中国での漢字の影響力は絶大
「広州HONDA」ではなく「広州本田」が良い理由

 中国でよく売れている商品に、「広本」というものがある。広本とは、本田技研工業株式会社と中国の自動車会社「広州汽車」が作った合弁会社「広州本田」のことを指すものだ。

 当初、ホンダ社内では、「広州HONDA」という漢字とアルファベットを組み合わせた表示にしようという声がかなりあった。しかし、私はメディアで再三、中国の広告関連と文字表示関連の法規との不整合問題などのリスクを指摘し、このような使い方・読み方に反対していた。

 さらに、もうひとつ「広州HONDA」という表示では懸念があった。それが、2文字に短縮するときの方向性の問題だ。「広HON」に短縮することはあり得ないから、むしろおとなしく漢字表示を使用した方がよかったのだ。結果的に、「広本」と短縮した形で落ち着いた。

 日本でのホンダの使い方と同じように、この「広本」は中国では、会社名の略語である同時に、ブランド名でもある。

 以前、中古車販売店にぶら下がっている看板には、「新広本」「老広本」といった文字が書かれているのがよく見られた。
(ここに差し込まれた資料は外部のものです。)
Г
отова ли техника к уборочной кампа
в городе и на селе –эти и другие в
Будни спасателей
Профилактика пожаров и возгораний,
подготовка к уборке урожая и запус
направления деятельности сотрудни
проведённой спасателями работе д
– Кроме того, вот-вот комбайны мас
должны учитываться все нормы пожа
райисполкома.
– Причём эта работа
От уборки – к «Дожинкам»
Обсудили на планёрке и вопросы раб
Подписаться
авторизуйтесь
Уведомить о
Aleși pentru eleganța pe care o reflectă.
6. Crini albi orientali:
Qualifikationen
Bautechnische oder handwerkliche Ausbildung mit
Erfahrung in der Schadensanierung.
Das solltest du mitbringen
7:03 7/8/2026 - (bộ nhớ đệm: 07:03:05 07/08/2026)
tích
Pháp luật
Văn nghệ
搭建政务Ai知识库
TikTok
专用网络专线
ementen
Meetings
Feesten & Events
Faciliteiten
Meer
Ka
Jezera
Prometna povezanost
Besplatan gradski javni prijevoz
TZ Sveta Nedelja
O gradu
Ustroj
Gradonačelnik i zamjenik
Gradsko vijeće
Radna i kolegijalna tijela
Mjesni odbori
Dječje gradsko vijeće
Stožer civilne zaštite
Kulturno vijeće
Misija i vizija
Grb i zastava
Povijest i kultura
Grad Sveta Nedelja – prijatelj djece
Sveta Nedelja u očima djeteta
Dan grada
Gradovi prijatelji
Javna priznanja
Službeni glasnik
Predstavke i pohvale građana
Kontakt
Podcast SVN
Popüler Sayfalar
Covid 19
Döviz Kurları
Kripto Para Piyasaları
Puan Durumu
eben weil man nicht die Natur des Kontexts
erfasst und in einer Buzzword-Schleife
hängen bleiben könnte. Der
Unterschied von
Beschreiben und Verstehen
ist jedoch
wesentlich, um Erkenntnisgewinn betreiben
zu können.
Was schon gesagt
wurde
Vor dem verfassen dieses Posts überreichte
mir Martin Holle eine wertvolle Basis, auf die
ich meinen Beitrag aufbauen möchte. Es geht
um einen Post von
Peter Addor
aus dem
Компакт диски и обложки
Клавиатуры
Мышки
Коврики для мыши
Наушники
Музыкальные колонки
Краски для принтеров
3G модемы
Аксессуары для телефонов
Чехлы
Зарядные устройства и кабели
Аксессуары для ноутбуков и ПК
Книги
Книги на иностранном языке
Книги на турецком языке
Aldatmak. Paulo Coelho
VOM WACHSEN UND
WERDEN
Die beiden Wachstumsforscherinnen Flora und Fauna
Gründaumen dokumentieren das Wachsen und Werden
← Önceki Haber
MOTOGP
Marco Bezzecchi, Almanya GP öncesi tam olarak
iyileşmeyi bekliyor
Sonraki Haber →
広州本田の新しいタイプの車種と古い車種のことを指す。当時、広州本田の車と言えば、「アコード(中国語名は「雅閣」)」だった時代なので、新広本も老広本もアコードのことを指していた。

 車種がたくさん増えた今、ひと昔前のように、ことは運べない。「広本」の次に雅閣や「飛度(フィット)」といった具体的なブランド名をつけないと、情報が伝わらなくなる。これで、ようやく新広本、老広本といった表現がだんだん見られなくなった。

 漢字の本家・本元の中国ならではともいえる、漢字による影響力は、中国市場を視野に入れている日本企業にとって絶対に無視または軽視してはいけないのだ。